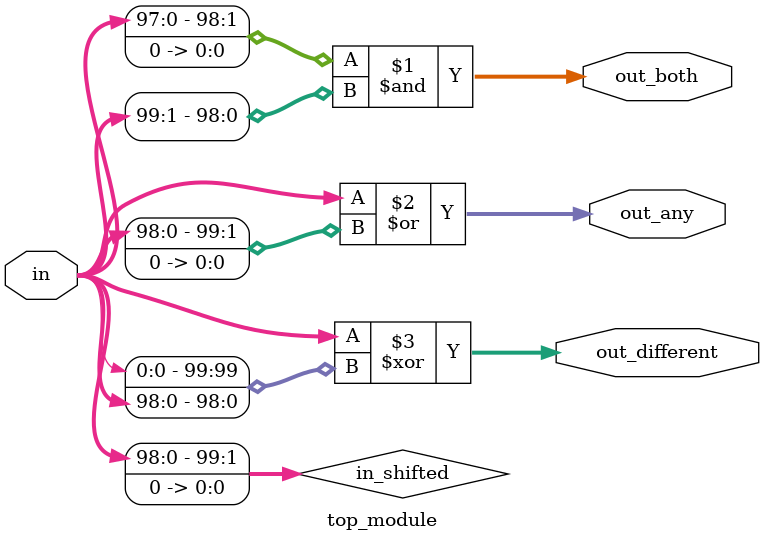
<source format=sv>
module top_module (
    input [99:0] in,
    output [98:0] out_both,
    output [99:0] out_any,
    output [99:0] out_different
);
    wire [99:0] in_shifted;
    
    assign in_shifted = {in[98:0], 1'b0};
    
    assign out_both = in_shifted[98:0] & in[99:1];
    assign out_any = in | in_shifted;
    assign out_different = in ^ {in[0], in_shifted[99:1]};
    
endmodule

</source>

● ● ● ● ● ● ●

● HOW TO COMPLETE THIS TASK
Instructions for the listing above: set down every entry exactly and drop any image.

● FINAL ANSWER
<source format=sv>
module top_module (
    input [99:0] in,
    output [98:0] out_both,
    output [99:0] out_any,
    output [99:0] out_different
);
    wire [99:0] in_shifted;
    
    assign in_shifted = {in[98:0], 1'b0};
    
    assign out_both = in_shifted[98:0] & in[99:1];
    assign out_any = in | in_shifted;
    assign out_different = in ^ {in[0], in_shifted[99:1]};
    
endmodule

</source>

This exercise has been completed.